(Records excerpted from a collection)
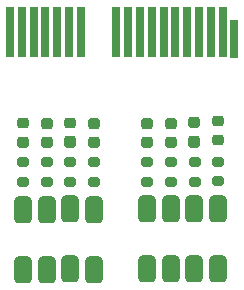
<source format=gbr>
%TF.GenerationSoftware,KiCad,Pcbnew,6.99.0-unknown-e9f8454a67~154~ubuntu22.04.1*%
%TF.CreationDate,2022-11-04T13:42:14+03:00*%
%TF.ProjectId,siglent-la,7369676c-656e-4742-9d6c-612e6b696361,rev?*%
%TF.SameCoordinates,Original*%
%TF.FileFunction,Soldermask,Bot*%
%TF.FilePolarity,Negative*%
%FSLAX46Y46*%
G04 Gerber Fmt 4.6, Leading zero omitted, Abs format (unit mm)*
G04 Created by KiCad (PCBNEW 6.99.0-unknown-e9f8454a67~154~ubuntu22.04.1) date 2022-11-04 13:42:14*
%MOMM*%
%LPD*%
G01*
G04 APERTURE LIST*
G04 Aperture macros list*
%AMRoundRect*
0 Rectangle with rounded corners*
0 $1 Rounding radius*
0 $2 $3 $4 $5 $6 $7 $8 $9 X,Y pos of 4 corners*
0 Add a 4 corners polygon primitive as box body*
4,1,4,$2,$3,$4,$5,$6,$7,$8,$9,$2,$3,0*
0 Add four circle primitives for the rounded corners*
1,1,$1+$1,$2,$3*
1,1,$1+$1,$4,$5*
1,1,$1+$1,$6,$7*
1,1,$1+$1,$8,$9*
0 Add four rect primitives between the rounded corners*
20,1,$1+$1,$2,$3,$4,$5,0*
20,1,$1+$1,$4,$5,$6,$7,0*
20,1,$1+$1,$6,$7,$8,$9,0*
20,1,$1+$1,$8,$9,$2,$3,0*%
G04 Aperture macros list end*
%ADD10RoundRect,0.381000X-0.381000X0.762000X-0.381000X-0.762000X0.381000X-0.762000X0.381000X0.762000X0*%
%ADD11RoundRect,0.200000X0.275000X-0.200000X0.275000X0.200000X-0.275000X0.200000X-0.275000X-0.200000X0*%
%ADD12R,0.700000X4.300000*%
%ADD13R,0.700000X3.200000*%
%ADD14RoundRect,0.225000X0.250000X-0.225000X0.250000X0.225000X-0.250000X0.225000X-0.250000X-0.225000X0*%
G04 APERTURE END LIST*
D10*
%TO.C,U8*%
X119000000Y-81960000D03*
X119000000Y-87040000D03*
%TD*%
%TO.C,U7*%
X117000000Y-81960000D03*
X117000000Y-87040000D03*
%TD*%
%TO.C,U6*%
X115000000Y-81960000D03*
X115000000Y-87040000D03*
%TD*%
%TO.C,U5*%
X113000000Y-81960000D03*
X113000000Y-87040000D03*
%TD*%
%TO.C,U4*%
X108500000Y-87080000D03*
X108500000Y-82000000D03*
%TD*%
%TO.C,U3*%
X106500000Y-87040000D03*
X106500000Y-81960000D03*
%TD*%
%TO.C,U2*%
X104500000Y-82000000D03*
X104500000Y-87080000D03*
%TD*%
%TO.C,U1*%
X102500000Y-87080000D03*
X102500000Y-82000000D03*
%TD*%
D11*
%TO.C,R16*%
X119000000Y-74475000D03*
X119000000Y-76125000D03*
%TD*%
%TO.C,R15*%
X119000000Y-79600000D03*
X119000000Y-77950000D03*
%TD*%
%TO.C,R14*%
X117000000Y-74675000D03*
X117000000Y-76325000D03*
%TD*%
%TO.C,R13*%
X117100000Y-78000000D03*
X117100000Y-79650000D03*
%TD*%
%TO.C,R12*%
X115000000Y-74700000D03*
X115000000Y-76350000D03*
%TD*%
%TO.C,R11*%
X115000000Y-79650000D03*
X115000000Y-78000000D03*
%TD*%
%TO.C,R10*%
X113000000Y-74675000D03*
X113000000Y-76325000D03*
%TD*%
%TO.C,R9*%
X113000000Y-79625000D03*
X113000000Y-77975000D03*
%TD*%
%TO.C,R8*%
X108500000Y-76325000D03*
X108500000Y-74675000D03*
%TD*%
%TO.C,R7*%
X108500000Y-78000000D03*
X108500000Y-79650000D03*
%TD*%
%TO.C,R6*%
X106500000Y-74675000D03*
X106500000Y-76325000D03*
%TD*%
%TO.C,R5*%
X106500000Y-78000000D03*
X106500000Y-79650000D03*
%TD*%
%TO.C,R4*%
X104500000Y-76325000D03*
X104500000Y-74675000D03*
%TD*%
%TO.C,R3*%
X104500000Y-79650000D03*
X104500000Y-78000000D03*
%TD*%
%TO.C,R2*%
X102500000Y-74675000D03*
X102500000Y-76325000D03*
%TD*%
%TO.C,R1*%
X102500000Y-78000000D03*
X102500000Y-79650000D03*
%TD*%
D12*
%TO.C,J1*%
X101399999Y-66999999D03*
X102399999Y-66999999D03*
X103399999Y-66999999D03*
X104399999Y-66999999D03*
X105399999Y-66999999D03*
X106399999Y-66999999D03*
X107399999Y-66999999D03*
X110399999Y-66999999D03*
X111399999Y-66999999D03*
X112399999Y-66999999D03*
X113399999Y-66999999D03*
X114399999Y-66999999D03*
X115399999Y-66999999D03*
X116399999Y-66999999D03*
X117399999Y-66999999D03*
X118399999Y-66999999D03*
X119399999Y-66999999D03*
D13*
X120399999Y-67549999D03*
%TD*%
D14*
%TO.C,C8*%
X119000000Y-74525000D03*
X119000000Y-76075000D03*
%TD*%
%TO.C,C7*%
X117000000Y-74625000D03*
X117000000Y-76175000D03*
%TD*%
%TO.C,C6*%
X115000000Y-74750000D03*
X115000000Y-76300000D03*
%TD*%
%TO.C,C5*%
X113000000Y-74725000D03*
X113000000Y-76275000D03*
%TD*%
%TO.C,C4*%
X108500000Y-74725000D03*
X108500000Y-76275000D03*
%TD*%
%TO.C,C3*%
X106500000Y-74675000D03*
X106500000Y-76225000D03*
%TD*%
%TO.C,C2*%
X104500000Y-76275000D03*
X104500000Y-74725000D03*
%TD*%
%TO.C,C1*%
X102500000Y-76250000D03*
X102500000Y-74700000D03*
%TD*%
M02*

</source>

- TRY IT
Repeat the records exactly, without the pictures.

- RESULT
<source format=gbr>
%TF.GenerationSoftware,KiCad,Pcbnew,6.99.0-unknown-e9f8454a67~154~ubuntu22.04.1*%
%TF.CreationDate,2022-11-04T13:42:14+03:00*%
%TF.ProjectId,siglent-la,7369676c-656e-4742-9d6c-612e6b696361,rev?*%
%TF.SameCoordinates,Original*%
%TF.FileFunction,Soldermask,Bot*%
%TF.FilePolarity,Negative*%
%FSLAX46Y46*%
G04 Gerber Fmt 4.6, Leading zero omitted, Abs format (unit mm)*
G04 Created by KiCad (PCBNEW 6.99.0-unknown-e9f8454a67~154~ubuntu22.04.1) date 2022-11-04 13:42:14*
%MOMM*%
%LPD*%
G01*
G04 APERTURE LIST*
G04 Aperture macros list*
%AMRoundRect*
0 Rectangle with rounded corners*
0 $1 Rounding radius*
0 $2 $3 $4 $5 $6 $7 $8 $9 X,Y pos of 4 corners*
0 Add a 4 corners polygon primitive as box body*
4,1,4,$2,$3,$4,$5,$6,$7,$8,$9,$2,$3,0*
0 Add four circle primitives for the rounded corners*
1,1,$1+$1,$2,$3*
1,1,$1+$1,$4,$5*
1,1,$1+$1,$6,$7*
1,1,$1+$1,$8,$9*
0 Add four rect primitives between the rounded corners*
20,1,$1+$1,$2,$3,$4,$5,0*
20,1,$1+$1,$4,$5,$6,$7,0*
20,1,$1+$1,$6,$7,$8,$9,0*
20,1,$1+$1,$8,$9,$2,$3,0*%
G04 Aperture macros list end*
%ADD10RoundRect,0.381000X-0.381000X0.762000X-0.381000X-0.762000X0.381000X-0.762000X0.381000X0.762000X0*%
%ADD11RoundRect,0.200000X0.275000X-0.200000X0.275000X0.200000X-0.275000X0.200000X-0.275000X-0.200000X0*%
%ADD12R,0.700000X4.300000*%
%ADD13R,0.700000X3.200000*%
%ADD14RoundRect,0.225000X0.250000X-0.225000X0.250000X0.225000X-0.250000X0.225000X-0.250000X-0.225000X0*%
G04 APERTURE END LIST*
D10*
%TO.C,U8*%
X119000000Y-81960000D03*
X119000000Y-87040000D03*
%TD*%
%TO.C,U7*%
X117000000Y-81960000D03*
X117000000Y-87040000D03*
%TD*%
%TO.C,U6*%
X115000000Y-81960000D03*
X115000000Y-87040000D03*
%TD*%
%TO.C,U5*%
X113000000Y-81960000D03*
X113000000Y-87040000D03*
%TD*%
%TO.C,U4*%
X108500000Y-87080000D03*
X108500000Y-82000000D03*
%TD*%
%TO.C,U3*%
X106500000Y-87040000D03*
X106500000Y-81960000D03*
%TD*%
%TO.C,U2*%
X104500000Y-82000000D03*
X104500000Y-87080000D03*
%TD*%
%TO.C,U1*%
X102500000Y-87080000D03*
X102500000Y-82000000D03*
%TD*%
D11*
%TO.C,R16*%
X119000000Y-74475000D03*
X119000000Y-76125000D03*
%TD*%
%TO.C,R15*%
X119000000Y-79600000D03*
X119000000Y-77950000D03*
%TD*%
%TO.C,R14*%
X117000000Y-74675000D03*
X117000000Y-76325000D03*
%TD*%
%TO.C,R13*%
X117100000Y-78000000D03*
X117100000Y-79650000D03*
%TD*%
%TO.C,R12*%
X115000000Y-74700000D03*
X115000000Y-76350000D03*
%TD*%
%TO.C,R11*%
X115000000Y-79650000D03*
X115000000Y-78000000D03*
%TD*%
%TO.C,R10*%
X113000000Y-74675000D03*
X113000000Y-76325000D03*
%TD*%
%TO.C,R9*%
X113000000Y-79625000D03*
X113000000Y-77975000D03*
%TD*%
%TO.C,R8*%
X108500000Y-76325000D03*
X108500000Y-74675000D03*
%TD*%
%TO.C,R7*%
X108500000Y-78000000D03*
X108500000Y-79650000D03*
%TD*%
%TO.C,R6*%
X106500000Y-74675000D03*
X106500000Y-76325000D03*
%TD*%
%TO.C,R5*%
X106500000Y-78000000D03*
X106500000Y-79650000D03*
%TD*%
%TO.C,R4*%
X104500000Y-76325000D03*
X104500000Y-74675000D03*
%TD*%
%TO.C,R3*%
X104500000Y-79650000D03*
X104500000Y-78000000D03*
%TD*%
%TO.C,R2*%
X102500000Y-74675000D03*
X102500000Y-76325000D03*
%TD*%
%TO.C,R1*%
X102500000Y-78000000D03*
X102500000Y-79650000D03*
%TD*%
D12*
%TO.C,J1*%
X101399999Y-66999999D03*
X102399999Y-66999999D03*
X103399999Y-66999999D03*
X104399999Y-66999999D03*
X105399999Y-66999999D03*
X106399999Y-66999999D03*
X107399999Y-66999999D03*
X110399999Y-66999999D03*
X111399999Y-66999999D03*
X112399999Y-66999999D03*
X113399999Y-66999999D03*
X114399999Y-66999999D03*
X115399999Y-66999999D03*
X116399999Y-66999999D03*
X117399999Y-66999999D03*
X118399999Y-66999999D03*
X119399999Y-66999999D03*
D13*
X120399999Y-67549999D03*
%TD*%
D14*
%TO.C,C8*%
X119000000Y-74525000D03*
X119000000Y-76075000D03*
%TD*%
%TO.C,C7*%
X117000000Y-74625000D03*
X117000000Y-76175000D03*
%TD*%
%TO.C,C6*%
X115000000Y-74750000D03*
X115000000Y-76300000D03*
%TD*%
%TO.C,C5*%
X113000000Y-74725000D03*
X113000000Y-76275000D03*
%TD*%
%TO.C,C4*%
X108500000Y-74725000D03*
X108500000Y-76275000D03*
%TD*%
%TO.C,C3*%
X106500000Y-74675000D03*
X106500000Y-76225000D03*
%TD*%
%TO.C,C2*%
X104500000Y-76275000D03*
X104500000Y-74725000D03*
%TD*%
%TO.C,C1*%
X102500000Y-76250000D03*
X102500000Y-74700000D03*
%TD*%
M02*

</source>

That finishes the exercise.